___ Text shown
Avoidance Coupling

I took a read through this fun paper that appeared on ArXiV a few months ago:

Avoidance Coupling
Omer Angel, Alexander E. Holroyd, James Martin, David B. Wilson, Peter Winkler
arXiv:1112.3304v1 [math.PR]

Typically when you think of coupling arguments, you want to create two (or more) copies of a Markov chain such that they meet up quickly. A coupling of Markov chains with transition matrix P is a sequence of pairs of \{(U_t, V_t)\} such that \{U_t\} and \{V_t\} are Markov chains with transition matrix P:

\mathbb{P}( U_{t+1} = j | U_t = i, V_t = i') = P(i,j)
\mathbb{P}( V_{t+1} = j' | U_t = i, V_t = i') = P(i', j')

Note that the two chains need not be independent! The idea is that we start \{U_t\} and \{V_t\} at different initial positions and when they “meet” we make them move together. Once they meet, the decisions from random mappings are the same for both chains. The coupling time is T_c = \min \{t : U_t = V_t \}. Coupling is used to show fast mixing of Markov chains via theorems like the following, which says that the difference between the distribution of the chain started at time i and the chain started at time i' at time t is upper bounded by the probability of coupling:

Theorem. Let \{ (U_t,V_t) \} be a coupling with U_0 = i and V_0 = i'. Then

\| P^t(i,\cdot) - P^t(i',\cdot) \|_{\mathrm{TV}} \le \mathbb{P}_{(U,V)}\left( T_c > t \right)
______
___ Entries supplied
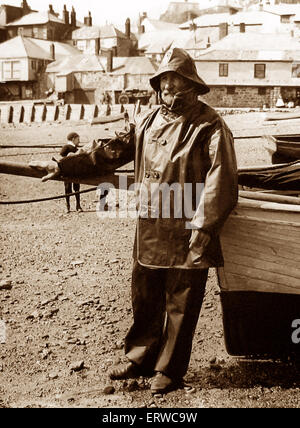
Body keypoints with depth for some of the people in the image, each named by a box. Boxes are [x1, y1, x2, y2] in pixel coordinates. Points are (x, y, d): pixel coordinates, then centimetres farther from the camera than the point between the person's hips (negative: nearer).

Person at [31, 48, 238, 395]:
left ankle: (170, 370, 24)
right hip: (148, 230, 6)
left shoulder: (209, 126, -10)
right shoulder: (147, 121, 9)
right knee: (144, 298, 17)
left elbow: (221, 180, -16)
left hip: (186, 234, -6)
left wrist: (203, 227, -20)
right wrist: (65, 166, 8)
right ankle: (140, 359, 35)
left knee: (181, 305, 8)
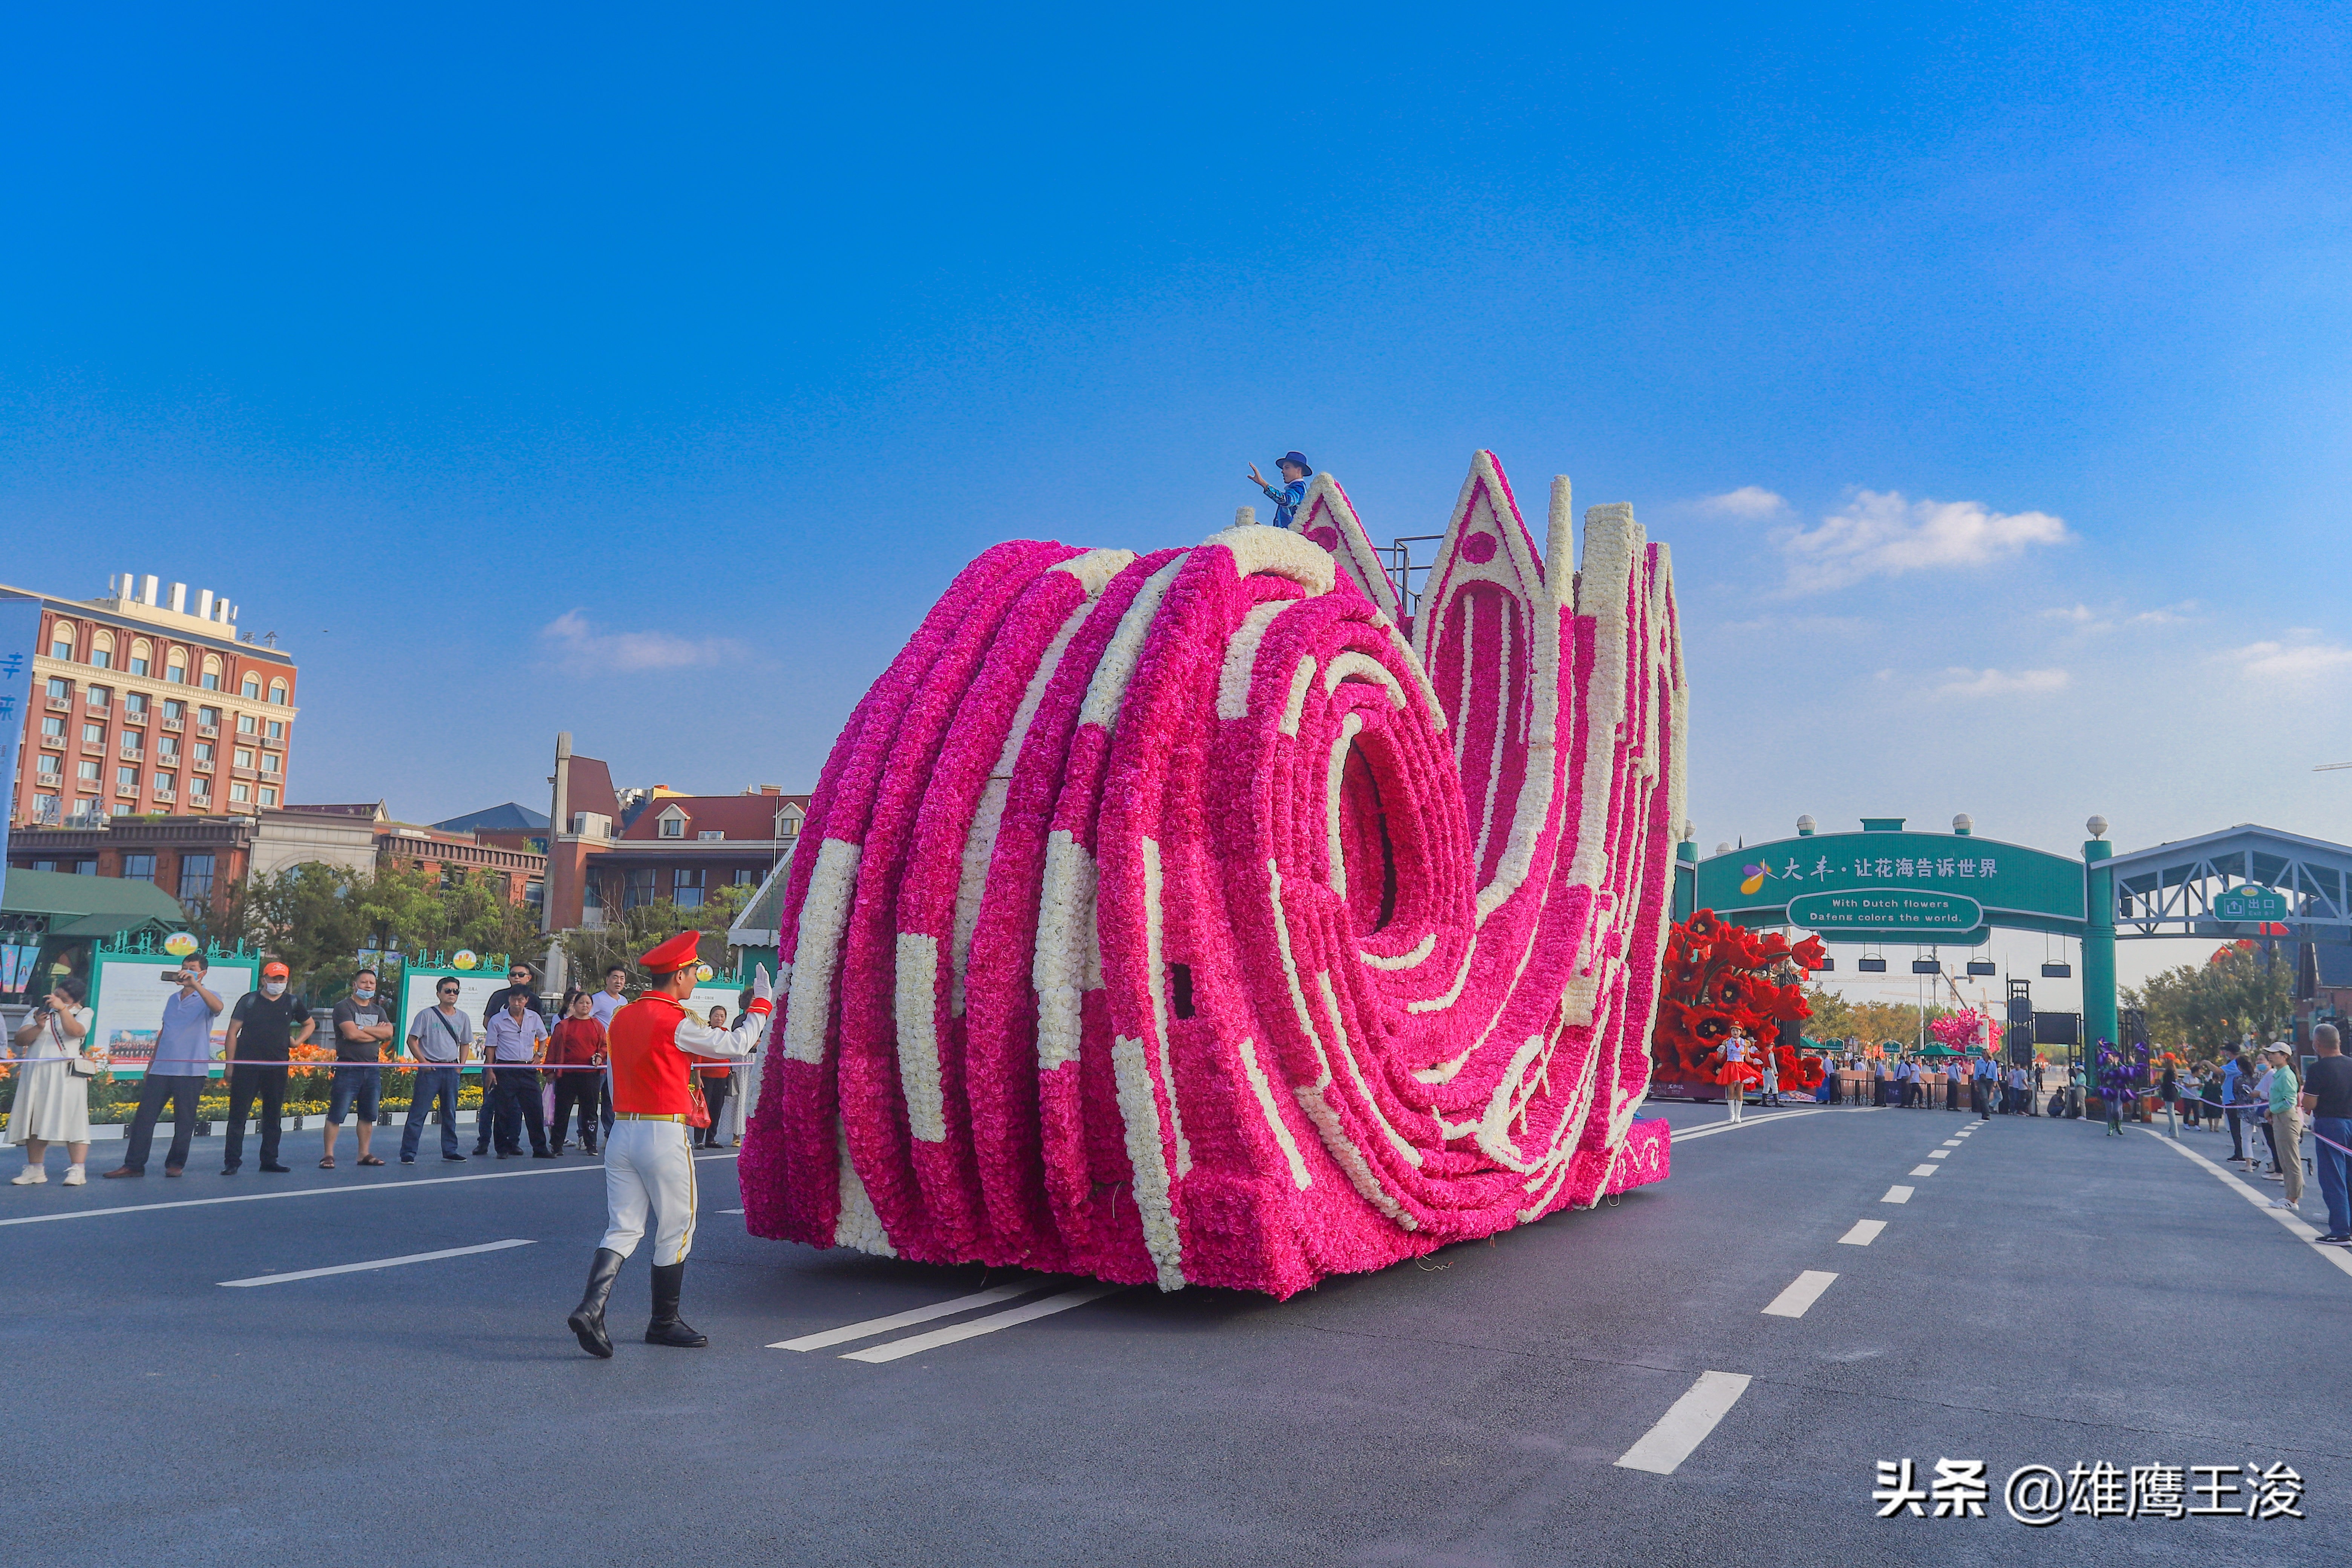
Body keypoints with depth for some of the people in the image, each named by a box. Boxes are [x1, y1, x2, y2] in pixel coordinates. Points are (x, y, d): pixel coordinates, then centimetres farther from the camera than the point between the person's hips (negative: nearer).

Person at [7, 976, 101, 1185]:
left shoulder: (82, 1013, 7)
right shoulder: (38, 1012, 17)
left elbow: (75, 1031, -14)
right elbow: (20, 1040, 6)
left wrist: (62, 1009, -19)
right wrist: (38, 1027, -10)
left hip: (67, 1076, -5)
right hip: (36, 1074, 5)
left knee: (72, 1121, -8)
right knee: (34, 1122, 7)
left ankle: (77, 1171, -8)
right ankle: (35, 1170, 17)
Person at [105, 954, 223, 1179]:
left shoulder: (206, 998, 0)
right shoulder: (172, 999, 19)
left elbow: (218, 1007, -26)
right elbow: (163, 1032, 24)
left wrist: (195, 985, -35)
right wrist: (151, 1064, 20)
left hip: (191, 1071, -5)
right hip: (161, 1069, 6)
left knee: (184, 1120, 1)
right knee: (144, 1116, 1)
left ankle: (176, 1164, 11)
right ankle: (133, 1164, 6)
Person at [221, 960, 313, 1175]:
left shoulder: (293, 1002, 9)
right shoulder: (249, 1001, 0)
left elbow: (310, 1024, 25)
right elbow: (233, 1032, 1)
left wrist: (298, 1041, 8)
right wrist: (230, 1065, -4)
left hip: (277, 1067, 3)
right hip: (246, 1067, -3)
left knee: (274, 1115, 8)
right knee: (238, 1114, -2)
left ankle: (270, 1161, 17)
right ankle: (232, 1162, 3)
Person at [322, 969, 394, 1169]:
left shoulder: (379, 1011, 16)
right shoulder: (344, 1007, -2)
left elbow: (389, 1033, -1)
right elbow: (351, 1034, -17)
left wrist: (363, 1028, -11)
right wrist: (376, 1033, -5)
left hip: (373, 1069, 6)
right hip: (348, 1068, -6)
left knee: (368, 1115, 9)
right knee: (336, 1115, -5)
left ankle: (365, 1154, 17)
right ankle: (329, 1155, 0)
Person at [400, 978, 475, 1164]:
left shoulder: (463, 1018, 11)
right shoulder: (426, 1015, -3)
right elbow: (412, 1040, -2)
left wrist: (462, 1064, 6)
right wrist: (423, 1061, -12)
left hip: (452, 1070, 5)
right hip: (430, 1069, -5)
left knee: (450, 1113, 11)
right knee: (418, 1112, -5)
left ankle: (450, 1150, 19)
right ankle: (408, 1153, -1)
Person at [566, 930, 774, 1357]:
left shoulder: (621, 1018, 9)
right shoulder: (675, 1022, -13)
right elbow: (736, 1045, -5)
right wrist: (763, 1003, 8)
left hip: (621, 1133, 7)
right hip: (664, 1136, -7)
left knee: (623, 1229, 8)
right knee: (676, 1232, 7)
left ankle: (591, 1307, -10)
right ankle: (664, 1322, 17)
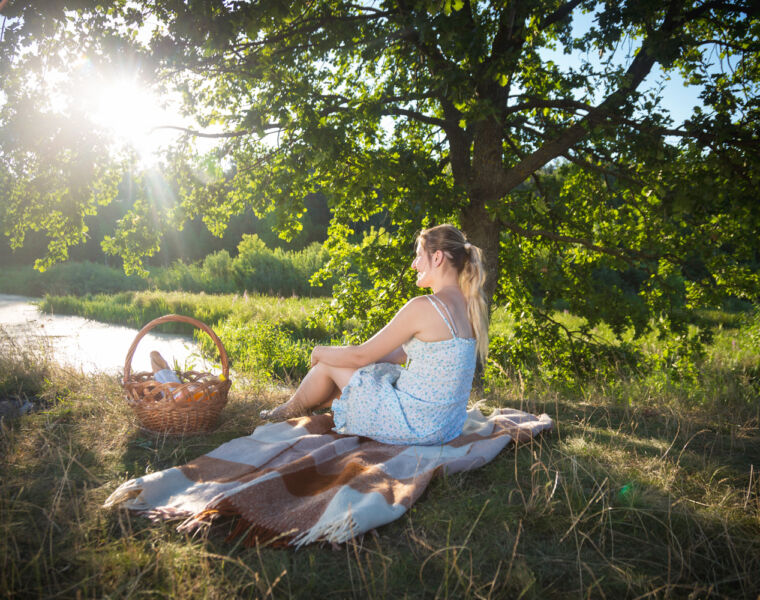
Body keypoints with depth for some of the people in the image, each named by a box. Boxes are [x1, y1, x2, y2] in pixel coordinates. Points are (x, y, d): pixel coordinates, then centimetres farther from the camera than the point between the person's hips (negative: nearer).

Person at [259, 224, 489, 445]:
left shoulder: (423, 307, -22)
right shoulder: (468, 306, 5)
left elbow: (361, 356, -13)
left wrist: (320, 352, 7)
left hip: (415, 424, -8)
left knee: (328, 364, 10)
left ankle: (290, 410, 38)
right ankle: (304, 406, 46)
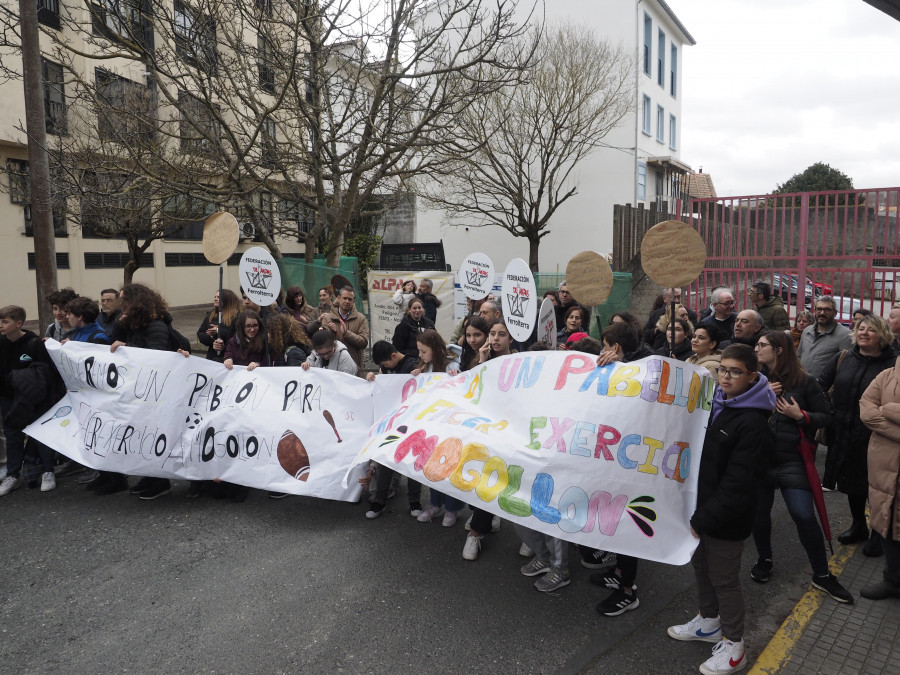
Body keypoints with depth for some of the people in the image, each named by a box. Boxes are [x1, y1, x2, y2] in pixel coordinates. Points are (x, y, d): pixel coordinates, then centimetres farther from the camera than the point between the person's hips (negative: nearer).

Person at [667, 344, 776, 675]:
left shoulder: (752, 422, -22)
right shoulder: (716, 403, 4)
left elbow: (738, 483, -22)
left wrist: (704, 518, -20)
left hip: (727, 515, -8)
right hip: (702, 502, 8)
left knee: (724, 578, 7)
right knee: (701, 564, 22)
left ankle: (733, 645, 27)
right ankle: (709, 621, 43)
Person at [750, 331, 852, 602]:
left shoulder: (804, 382, -4)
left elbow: (826, 415, 2)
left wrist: (800, 415, -14)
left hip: (791, 461, -2)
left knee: (805, 517, -2)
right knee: (759, 513, 12)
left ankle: (822, 575, 18)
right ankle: (764, 560, 36)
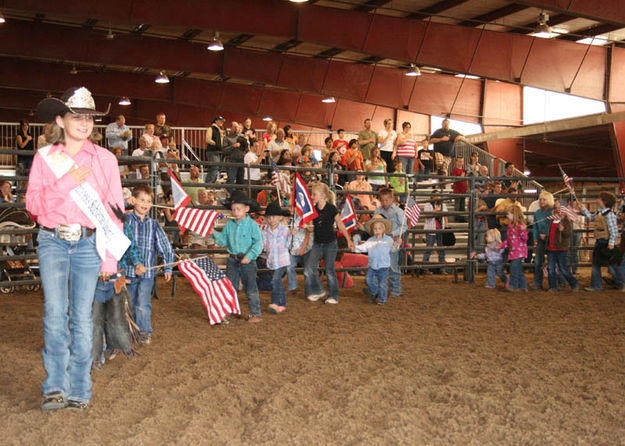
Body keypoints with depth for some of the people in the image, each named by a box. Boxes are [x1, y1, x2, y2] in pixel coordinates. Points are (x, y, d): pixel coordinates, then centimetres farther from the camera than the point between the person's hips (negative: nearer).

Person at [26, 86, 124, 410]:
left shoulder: (104, 158, 5)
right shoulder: (44, 157, 6)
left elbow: (114, 209, 5)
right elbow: (33, 204, 0)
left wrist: (110, 257, 1)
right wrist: (67, 182, -12)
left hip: (88, 243, 0)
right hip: (52, 241, 0)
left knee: (81, 316, 1)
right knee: (55, 312, -11)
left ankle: (78, 390, 10)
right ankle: (55, 386, -2)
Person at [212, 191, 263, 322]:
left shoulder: (252, 224, -9)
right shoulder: (229, 224, 6)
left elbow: (258, 243, -14)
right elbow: (223, 241, 10)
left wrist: (249, 256, -23)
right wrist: (215, 234, -8)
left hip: (247, 261, -5)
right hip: (233, 260, 5)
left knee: (251, 289, 2)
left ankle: (255, 313, 11)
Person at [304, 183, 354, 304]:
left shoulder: (331, 208, -10)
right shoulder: (313, 209, 2)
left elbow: (340, 225, -4)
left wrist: (349, 240, -5)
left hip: (330, 243, -4)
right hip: (317, 243, 4)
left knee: (330, 270, 0)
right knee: (309, 269, -7)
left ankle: (333, 296, 13)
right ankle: (318, 291, 12)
______
Requirement =
Extend the text on avoidance coupling, picking up right after the theorem it ends with. The data stand apart from the text on avoidance coupling.

Reply =
This paper takes an entirely different tack — sometimes you want to start off a bunch of copies of the chain such that they never meet up. This could happen if you are trying to cover more of the space. So you want to arrange a coupling such that the coupling time is huge. There’s a bit of a definitional issue regarding when you declare that two walkers collide (what if they swap places) but they just say “multiple walkers are assumed to take turns in a fixed cyclic order, and again, a collision is deemed to occur exactly if a walker moves to a vertex currently occupied by another. We call a coupling that forbids collisions an avoidance coupling.”

There are a number of results in the paper, but the simplest one to describe is for two walkers on a complete graph K_n (or the complete graph with loops K_n^{\ast}.

Theorem 4.1. For any composite n = ab, where a,b > 1, there exist Markovian avoidance couplings for two walkers on K_n and on K_n^{\ast}.

How do they do this? They partition n into b clusters \{S_i\} of size a. Let’s call the walkers Alice and Bob. Suppose Alice and Bob are in the same cluster and it’s Bob’s turn to move. Then he chooses uniformly among the vertices in another cluster. If they are in different clusters, he moves uniformly to a vertex in his own cluster (other than his own). Now when it’s Alice’s turn to move, she is always in a different cluster than Bob. She picks a vertex uniformly in Bob’s cluster (other than Bob’s) with probability \frac{a(b-1)}{ab - 1} and a vertex in her own cluster (other than her own) with probability \frac{a - 1}{ab - 1}.

So let’s look at Bob’s distribution. The chance that he moves to a particular vertex outside his current cluster is the chance that Alice moved into his cluster times the uniform probability of choosing something outside his cluster:
\frac{a(b-1)}{ab - 1} \times \frac{a (b-1)} = \frac{1}{ab - 1}
The chance that he moves to a vertex inside his own cluster is likewise
\frac{a - 1}{ab - 1} \times \frac{1}{a-1} = \frac{1}{ab - 1}
So the marginal transitions of Bob are the same as a uniform random walk.

For Alice’s distribution we look at the time reversal of the chain. In this case, Alice’s reverse distribution is Bob’s forward distribution and vice versa, so Alice also looks like a uniform random walk.

There are a number of additional results in the paper, such as:

Theorem 7.1. There exists a Markovian avoidance coupling of k walkers on K_n^{\ast} for any k \le n/(8 log_2 n), and on K_n for any k \le n/(56 log_2 n)$.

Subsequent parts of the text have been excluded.